PAGE TEXT.
--------------------------------------------------

Xymon Mailing List Archive search

Restarting failed processes on the client

list Henrik Størner
Wed, 11 Jul 2007 16:13:56 +0200
Message-Id: <user-a15cf8504ced@xymon.invalid>

On Wed, Jul 11, 2007 at 02:01:13PM +0200, Thomas Kaehn wrote:
But is there also a proper way in Hobbit to take action on failed
processes?
No. Hobbit only monitors things, it doesn't act to recover from
any failures.

If You really want this, then the easiest way is probably to
have a script on the Hobbit server that handles the service
restart, and trigger it from an alerting script. Here's how:

First, setup monitoring of the "sshd" process in hobbit-clients.cfg 
with
    PROC sshd GROUP=ssh 
You need the "GROUP" setting to be able to distinguish between
different types of "procs" alerts.

--------------------------------------------------

INFORMATION PROVIDED.
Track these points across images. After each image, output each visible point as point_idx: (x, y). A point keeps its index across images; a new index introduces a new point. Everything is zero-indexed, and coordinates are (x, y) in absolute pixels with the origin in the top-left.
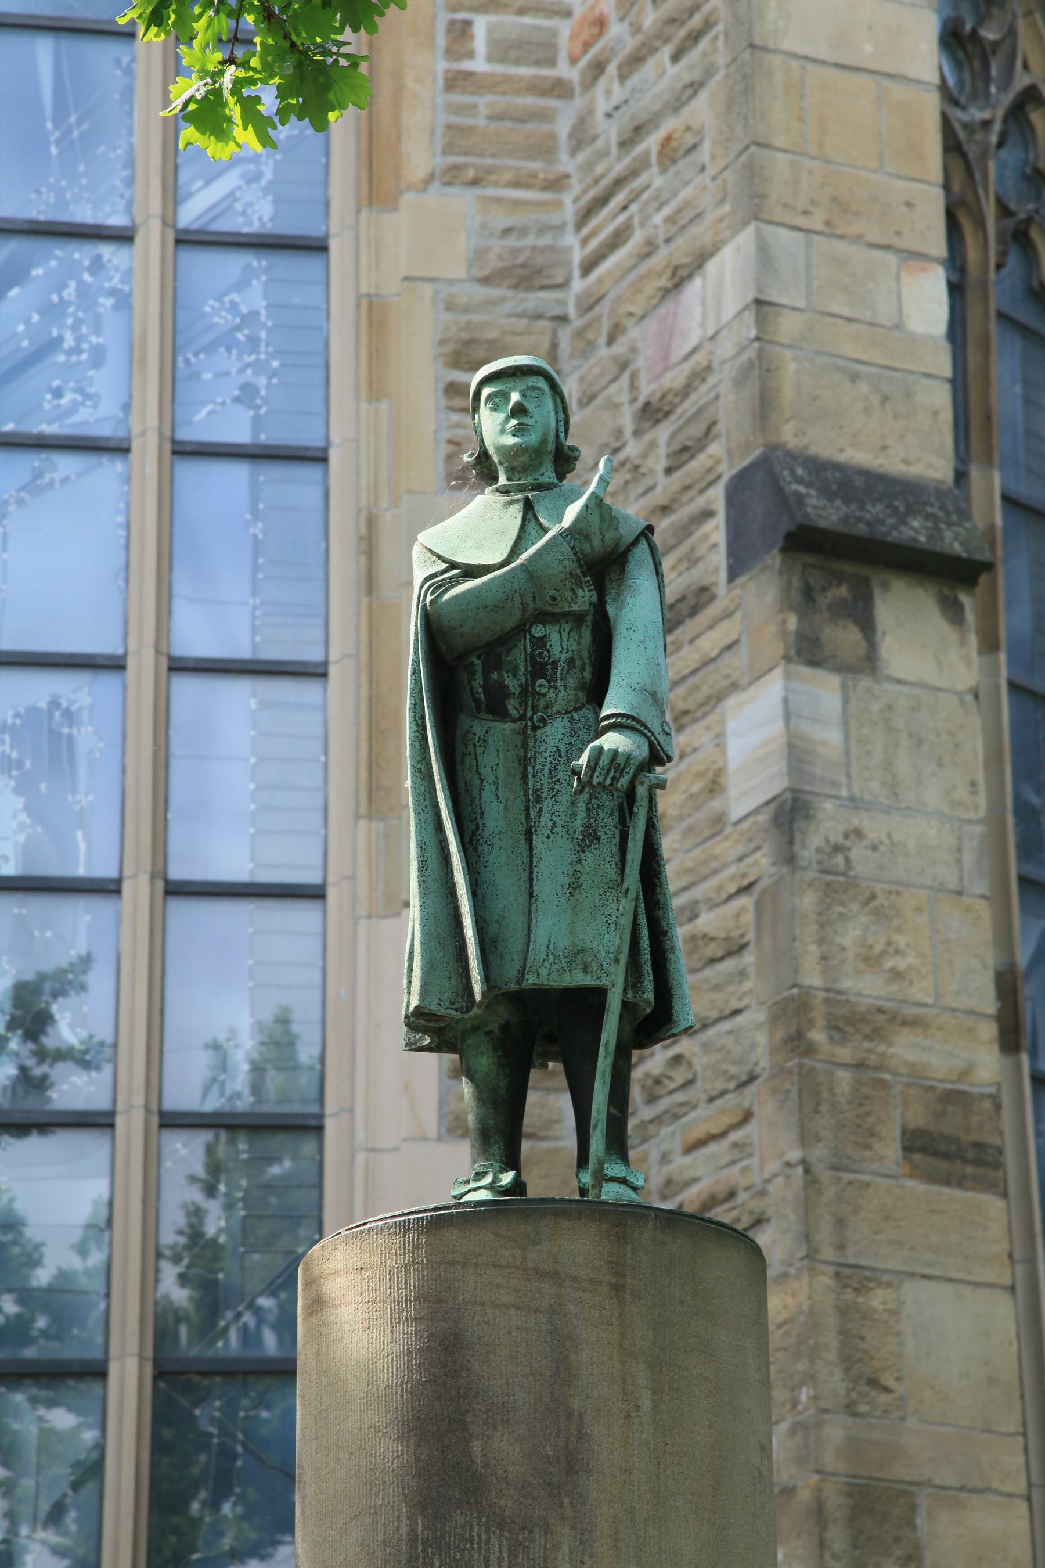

--------------------------------------------------

TASKS TO COMPLETE.
1. From the mailing list post on restarting failed processes, return the passage from "Xymon Mailing List" to "any failures.".
2. Using the mailing list post on restarting failed processes, answer each question on its own line:
(a) On what date was the reply sent?
(b) Does Hobbit act to recover from failures, according to the reply?
(c) Which setting makes it possible to tell different types of "procs" alerts apart?
3. Extend the mailing list post on restarting failed processes, starting right after its final sentence.

ANSWERS TO THE EXERCISES.
1.
Xymon Mailing List Archive search

Restarting failed processes on the client

list Henrik Størner
Wed, 11 Jul 2007 16:13:56 +0200
Message-Id: <user-a15cf8504ced@xymon.invalid>

On Wed, Jul 11, 2007 at 02:01:13PM +0200, Thomas Kaehn wrote:
But is there also a proper way in Hobbit to take action on failed
processes?
No. Hobbit only monitors things, it doesn't act to recover from
any failures.

2.
(a) Wednesday, 11 July 2007
(b) No. Hobbit only monitors things.
(c) The "GROUP" setting

3.
Next, create /usr/local/bin/sshRecover.sh with the commands needed 
to restart ssh - you can use $BBHOSTNAME to get the name of the host 
that has the problem. 

Finally, in hobbit-alerts.cfg you should have
    HOST=hostA,hostB,hostC SERVICE=procs GROUP=ssh
        SCRIPT /usr/local/bin/sshRecover.sh 0
to trigger the sshRecover.sh script when the "procs" column
goes red due to the "sshd" process missing. The "0" at the end
is a mandatory parameter in hobbit-alerts.cfg (the "recipient"
if you read the man-page) but here it's just a dummy parameter.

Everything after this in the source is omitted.